EXCERPT TO READ:
# Do Not Order From Highgrade Seeds



## LadyoftheGreen (Jan 7, 2013)

Placed an order with them in August with payment confirmation on Aug 14. After months of excuses and promises I still haven't received my order and now no respnse. Have spoken with others who are going through the same thing, so it's not a one time incident. You've been warned in hopes of you not being burned the same way I have.


----------



## BackWoodsDrifter (Jan 7, 2013)

Much abliged hopes yual gets somethin from them even just yur skins back.

BWD


----------



## juniorgrower (Jan 7, 2013)

Thanks for the heads up!


----------



## Locked (Jan 7, 2013)

Thanks for the info bro...


----------



## Sin inc (Jan 7, 2013)

thanks for the head up


----------



## brimck325 (Jan 8, 2013)

which 1, there's 2? 1 with a dash and 1 without.

SOURCE DATA:
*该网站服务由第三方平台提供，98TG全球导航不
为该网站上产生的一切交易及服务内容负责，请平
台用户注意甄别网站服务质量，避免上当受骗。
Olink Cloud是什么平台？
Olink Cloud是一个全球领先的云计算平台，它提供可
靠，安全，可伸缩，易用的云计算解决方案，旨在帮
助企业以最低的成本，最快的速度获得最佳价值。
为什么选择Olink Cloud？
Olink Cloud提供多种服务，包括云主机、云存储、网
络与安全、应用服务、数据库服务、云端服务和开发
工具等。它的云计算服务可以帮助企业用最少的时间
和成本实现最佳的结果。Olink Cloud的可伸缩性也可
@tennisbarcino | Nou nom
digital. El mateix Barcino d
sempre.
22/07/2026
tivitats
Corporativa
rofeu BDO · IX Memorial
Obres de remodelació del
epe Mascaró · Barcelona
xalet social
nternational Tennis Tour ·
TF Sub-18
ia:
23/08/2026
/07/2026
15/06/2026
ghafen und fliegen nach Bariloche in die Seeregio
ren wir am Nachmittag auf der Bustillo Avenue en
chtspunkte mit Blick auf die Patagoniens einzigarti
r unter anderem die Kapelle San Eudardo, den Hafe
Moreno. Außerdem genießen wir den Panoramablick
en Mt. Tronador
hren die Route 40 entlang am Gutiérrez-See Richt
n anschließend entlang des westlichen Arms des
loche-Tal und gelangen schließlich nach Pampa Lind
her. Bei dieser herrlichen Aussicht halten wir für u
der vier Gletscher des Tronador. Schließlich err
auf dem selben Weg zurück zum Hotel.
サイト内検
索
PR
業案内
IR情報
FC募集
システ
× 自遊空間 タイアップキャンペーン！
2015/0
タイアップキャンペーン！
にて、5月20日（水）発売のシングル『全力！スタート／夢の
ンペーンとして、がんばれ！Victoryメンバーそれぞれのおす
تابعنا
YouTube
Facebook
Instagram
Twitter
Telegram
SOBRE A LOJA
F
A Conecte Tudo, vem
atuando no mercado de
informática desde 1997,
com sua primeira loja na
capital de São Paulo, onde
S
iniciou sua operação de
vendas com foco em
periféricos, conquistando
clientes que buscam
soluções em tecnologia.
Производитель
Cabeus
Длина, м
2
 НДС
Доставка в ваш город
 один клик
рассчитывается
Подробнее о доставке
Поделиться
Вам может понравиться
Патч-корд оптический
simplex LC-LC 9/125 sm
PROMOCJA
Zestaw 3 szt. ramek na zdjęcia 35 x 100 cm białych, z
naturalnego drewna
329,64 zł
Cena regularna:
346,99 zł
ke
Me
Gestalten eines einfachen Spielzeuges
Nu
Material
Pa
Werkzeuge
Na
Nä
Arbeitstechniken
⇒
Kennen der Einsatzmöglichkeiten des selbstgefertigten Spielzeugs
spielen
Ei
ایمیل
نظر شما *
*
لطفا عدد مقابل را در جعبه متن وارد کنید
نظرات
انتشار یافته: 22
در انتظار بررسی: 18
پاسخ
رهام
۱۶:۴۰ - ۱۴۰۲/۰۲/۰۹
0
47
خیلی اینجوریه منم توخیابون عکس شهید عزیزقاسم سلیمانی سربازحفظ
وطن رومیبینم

REQUEST A: Write out the Highgrade Seeds thread from "## LadyoftheGreen (Jan" up to and including "BackWoodsDrifter (Jan 7, 2013)".
REQUEST B: Which lines of the listing contain the string "entlang"? Gather each one.
The listing has no connection to the Highgrade Seeds thread.

RESPONSE A:
## LadyoftheGreen (Jan 7, 2013)

Placed an order with them in August with payment confirmation on Aug 14. After months of excuses and promises I still haven't received my order and now no respnse. Have spoken with others who are going through the same thing, so it's not a one time incident. You've been warned in hopes of you not being burned the same way I have.


----------



## BackWoodsDrifter (Jan 7, 2013)

RESPONSE B:
hren die Route 40 entlang am Gutiérrez-See Richt
n anschließend entlang des westlichen Arms des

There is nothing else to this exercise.